ÜBUNGSAUFGABEN:
[1] Stimmen die Aussagen (a), (b) und (c) mit dem Textausschnitt überein? Antworten Sie jeweils mit Ja oder Nein und zitieren Sie dazu die entscheidenden Worte wörtlich.
(a) Das neue MRT und der neue Computertomograph kosten zusammen 2,2 Millionen Euro.
(b) Die Parkplätze im zweiten Parkhaus sollen kostenpflichtig sein.
(c) Laut Dr. Matthias Haut steht bereits fest, dass die Klinik Robotertechnik einführen wird.
[2] Wie viele zusätzliche Betten sind laut Textausschnitt derzeit geplant?

Mit den positiven Jahresergebnissen „werden die notwendigen Eigenmittel erwirtschaftet, um eine qualitativ hochwertige Patientenversorgung zu gewährleisten und zukunftsweisende Investitionen sowohl für eine moderne Geräteausstattung als auch für die Erweiterung und Modernisierung der Gebäudesubstanz zu tätigen“, so Hoffmeister weiter. Bedeutet: Die Klinik erhält beispielsweise in Kürze ein neues MRT und einen neuen Computertomographen (insgesamt eine Investition von 2,2 Millionen Euro). Das Angebot an modernen Ein- und Zweibettzimmern soll erweitert werden, insgesamt ist derzeit ein Plus an 24 Betten geplant, zudem läuft der Bau des zweiten Parkhauses mit mehr als 1300 kostenfreien Parkplätzen.

Roboter-Technik

Doch damit nicht genug: Im Gespräch wurde schnell klar, dass die Klinik noch nicht am Ende ihrer Entwicklung angekommen ist. Mit Blick auf den demografischen Wandel sollen laut Dr. Matthias Haut entsprechende Angebote entwickelt werden, und auch bei der Digitalisierung wird sich einiges tun. Hier gibt es „Themen im Hinterkopf“, sagte Haut. So werde etwa der Markt im Bereich Robotertechnik beobachtet. „Wir wissen noch nicht, wo die Reise hingeht“, betonte der Mediziner, „aber wir sind offen“. Umso wichtiger sei es, die finanziellen Möglichkeiten zu haben, in Fortschritt investieren zu können.

DATENSÄTZE:
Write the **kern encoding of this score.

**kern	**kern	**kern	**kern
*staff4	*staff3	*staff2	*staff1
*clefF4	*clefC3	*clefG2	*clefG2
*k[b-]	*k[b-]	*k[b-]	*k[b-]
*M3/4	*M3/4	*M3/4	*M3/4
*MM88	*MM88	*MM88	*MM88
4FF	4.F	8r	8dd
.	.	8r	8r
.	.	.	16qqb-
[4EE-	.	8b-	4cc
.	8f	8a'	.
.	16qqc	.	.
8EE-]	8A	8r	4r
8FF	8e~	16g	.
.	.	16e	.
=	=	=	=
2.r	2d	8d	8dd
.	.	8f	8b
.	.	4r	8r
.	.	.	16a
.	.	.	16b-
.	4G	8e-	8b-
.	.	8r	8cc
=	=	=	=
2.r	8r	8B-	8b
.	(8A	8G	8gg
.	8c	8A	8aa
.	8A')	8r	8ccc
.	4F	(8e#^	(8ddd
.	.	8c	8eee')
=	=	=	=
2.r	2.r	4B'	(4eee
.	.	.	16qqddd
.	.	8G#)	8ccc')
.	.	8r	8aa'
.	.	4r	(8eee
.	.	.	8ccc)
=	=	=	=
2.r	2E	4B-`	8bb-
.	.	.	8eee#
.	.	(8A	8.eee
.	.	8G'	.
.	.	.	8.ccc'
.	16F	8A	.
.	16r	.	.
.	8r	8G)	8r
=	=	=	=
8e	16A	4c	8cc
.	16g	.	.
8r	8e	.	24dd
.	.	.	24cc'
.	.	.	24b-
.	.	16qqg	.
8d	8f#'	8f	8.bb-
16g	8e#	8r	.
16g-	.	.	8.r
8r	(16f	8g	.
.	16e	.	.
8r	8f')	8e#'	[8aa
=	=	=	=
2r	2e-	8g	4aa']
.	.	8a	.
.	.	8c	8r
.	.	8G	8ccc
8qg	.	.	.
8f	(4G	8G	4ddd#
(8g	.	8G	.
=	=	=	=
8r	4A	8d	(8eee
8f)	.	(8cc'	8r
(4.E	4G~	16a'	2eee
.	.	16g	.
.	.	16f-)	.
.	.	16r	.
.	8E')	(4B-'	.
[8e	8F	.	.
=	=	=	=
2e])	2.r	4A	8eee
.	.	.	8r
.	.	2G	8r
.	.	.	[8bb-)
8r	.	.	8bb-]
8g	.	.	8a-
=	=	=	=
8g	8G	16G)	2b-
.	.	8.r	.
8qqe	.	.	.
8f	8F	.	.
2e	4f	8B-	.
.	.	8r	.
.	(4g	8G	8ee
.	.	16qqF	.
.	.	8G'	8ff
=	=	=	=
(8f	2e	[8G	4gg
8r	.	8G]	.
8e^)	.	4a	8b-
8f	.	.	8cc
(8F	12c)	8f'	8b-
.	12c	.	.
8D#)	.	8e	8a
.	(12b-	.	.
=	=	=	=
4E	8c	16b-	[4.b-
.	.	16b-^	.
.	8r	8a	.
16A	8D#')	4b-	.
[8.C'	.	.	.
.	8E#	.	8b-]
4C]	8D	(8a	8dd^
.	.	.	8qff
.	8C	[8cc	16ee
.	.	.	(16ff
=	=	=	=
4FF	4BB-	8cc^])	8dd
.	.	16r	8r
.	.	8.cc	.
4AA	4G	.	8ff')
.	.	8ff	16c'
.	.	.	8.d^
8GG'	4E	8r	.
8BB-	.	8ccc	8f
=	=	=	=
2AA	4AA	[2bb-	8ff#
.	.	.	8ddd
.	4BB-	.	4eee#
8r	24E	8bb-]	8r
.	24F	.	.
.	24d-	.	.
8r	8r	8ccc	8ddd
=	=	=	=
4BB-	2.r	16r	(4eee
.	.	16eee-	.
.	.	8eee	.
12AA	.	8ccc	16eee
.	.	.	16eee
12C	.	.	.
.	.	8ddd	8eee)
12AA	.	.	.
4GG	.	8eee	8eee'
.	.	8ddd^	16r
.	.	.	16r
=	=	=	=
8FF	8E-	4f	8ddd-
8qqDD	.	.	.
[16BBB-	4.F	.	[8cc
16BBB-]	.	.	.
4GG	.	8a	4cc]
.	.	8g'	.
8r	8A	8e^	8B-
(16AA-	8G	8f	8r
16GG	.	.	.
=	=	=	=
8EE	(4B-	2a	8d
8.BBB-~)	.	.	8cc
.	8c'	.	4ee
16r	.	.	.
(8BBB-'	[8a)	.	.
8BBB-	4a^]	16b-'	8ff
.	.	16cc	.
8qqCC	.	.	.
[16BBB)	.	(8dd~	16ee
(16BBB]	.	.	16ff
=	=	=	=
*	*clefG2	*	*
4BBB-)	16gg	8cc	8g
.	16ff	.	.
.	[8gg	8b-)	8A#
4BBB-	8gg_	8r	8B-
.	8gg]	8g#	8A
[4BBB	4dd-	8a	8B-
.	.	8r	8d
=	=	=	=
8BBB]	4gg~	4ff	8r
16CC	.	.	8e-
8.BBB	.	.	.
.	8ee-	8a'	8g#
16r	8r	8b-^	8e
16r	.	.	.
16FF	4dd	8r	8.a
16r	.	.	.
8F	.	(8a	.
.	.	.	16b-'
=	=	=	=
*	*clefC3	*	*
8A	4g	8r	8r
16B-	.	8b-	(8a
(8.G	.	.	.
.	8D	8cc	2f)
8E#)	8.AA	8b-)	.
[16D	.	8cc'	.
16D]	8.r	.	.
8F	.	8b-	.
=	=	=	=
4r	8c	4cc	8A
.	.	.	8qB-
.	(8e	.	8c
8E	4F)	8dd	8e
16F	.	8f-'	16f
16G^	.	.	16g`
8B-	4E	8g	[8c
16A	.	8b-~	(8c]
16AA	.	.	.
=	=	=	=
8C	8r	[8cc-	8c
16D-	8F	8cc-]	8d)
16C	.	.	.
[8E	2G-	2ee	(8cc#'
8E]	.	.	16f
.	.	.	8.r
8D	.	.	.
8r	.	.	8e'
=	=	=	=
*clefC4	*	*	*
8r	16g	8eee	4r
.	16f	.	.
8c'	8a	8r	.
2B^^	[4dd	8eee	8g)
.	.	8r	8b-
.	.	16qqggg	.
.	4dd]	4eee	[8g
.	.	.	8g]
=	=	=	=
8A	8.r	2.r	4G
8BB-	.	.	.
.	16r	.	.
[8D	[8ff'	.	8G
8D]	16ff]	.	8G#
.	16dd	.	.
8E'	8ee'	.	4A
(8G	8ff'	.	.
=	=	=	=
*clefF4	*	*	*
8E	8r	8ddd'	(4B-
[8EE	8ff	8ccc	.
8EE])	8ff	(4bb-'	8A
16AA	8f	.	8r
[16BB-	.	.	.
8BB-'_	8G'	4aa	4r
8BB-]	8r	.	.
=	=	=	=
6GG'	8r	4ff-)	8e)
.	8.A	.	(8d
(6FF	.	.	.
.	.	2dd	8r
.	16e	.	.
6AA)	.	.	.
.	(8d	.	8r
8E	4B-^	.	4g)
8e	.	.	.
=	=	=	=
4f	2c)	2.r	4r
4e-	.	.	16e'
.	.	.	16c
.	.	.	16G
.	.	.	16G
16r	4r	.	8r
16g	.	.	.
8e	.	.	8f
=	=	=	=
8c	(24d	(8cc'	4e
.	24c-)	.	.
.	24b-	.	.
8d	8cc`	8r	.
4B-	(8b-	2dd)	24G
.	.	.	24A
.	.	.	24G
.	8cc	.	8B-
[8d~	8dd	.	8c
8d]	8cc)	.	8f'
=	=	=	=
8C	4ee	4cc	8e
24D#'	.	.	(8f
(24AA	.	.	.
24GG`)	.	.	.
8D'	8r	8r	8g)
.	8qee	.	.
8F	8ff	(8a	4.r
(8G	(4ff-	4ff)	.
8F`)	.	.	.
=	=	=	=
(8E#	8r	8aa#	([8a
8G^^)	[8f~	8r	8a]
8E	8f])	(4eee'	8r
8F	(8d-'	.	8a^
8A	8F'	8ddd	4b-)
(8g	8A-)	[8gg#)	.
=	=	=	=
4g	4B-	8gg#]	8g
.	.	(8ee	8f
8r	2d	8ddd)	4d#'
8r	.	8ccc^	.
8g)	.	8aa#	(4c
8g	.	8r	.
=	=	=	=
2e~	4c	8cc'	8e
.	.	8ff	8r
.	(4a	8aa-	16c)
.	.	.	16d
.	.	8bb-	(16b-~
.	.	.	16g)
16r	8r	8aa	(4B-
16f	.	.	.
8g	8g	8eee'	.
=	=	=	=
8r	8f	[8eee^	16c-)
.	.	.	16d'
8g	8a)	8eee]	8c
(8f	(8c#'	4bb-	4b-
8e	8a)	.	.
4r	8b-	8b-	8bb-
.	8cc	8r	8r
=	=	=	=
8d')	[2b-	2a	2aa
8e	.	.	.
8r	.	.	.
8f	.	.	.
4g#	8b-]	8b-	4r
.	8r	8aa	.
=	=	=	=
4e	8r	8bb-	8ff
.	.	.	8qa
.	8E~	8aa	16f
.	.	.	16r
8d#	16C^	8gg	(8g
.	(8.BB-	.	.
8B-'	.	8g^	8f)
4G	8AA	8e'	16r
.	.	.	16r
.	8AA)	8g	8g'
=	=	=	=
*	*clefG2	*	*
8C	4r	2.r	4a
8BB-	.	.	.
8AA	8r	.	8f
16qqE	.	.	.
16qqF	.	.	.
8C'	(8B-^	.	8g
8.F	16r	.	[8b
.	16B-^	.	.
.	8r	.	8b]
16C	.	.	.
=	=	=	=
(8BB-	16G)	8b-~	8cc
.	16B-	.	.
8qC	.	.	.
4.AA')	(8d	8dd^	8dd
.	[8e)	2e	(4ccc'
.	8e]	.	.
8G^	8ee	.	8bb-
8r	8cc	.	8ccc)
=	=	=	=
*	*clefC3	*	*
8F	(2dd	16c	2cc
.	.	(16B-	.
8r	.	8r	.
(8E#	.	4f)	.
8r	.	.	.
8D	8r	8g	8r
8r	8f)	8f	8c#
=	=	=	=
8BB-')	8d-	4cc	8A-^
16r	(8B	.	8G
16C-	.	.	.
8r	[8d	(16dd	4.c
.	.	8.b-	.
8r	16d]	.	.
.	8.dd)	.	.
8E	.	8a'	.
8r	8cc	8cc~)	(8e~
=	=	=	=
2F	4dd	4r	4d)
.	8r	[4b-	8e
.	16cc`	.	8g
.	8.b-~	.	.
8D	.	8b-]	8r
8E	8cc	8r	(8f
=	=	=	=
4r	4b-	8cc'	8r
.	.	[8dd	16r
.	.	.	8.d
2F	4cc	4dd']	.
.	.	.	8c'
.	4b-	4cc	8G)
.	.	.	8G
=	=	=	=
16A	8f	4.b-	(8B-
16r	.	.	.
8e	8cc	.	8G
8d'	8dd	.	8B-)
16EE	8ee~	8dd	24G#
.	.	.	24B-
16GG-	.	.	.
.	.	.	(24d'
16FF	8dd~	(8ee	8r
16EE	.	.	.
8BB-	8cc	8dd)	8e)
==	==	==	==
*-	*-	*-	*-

ANTWORTEN IN REIHENFOLGE:
[1]
(a) Ja: „insgesamt eine Investition von 2,2 Millionen Euro“
(b) Nein: „mit mehr als 1300 kostenfreien Parkplätzen“
(c) Nein: „Wir wissen noch nicht, wo die Reise hingeht“

[2] 24 Betten.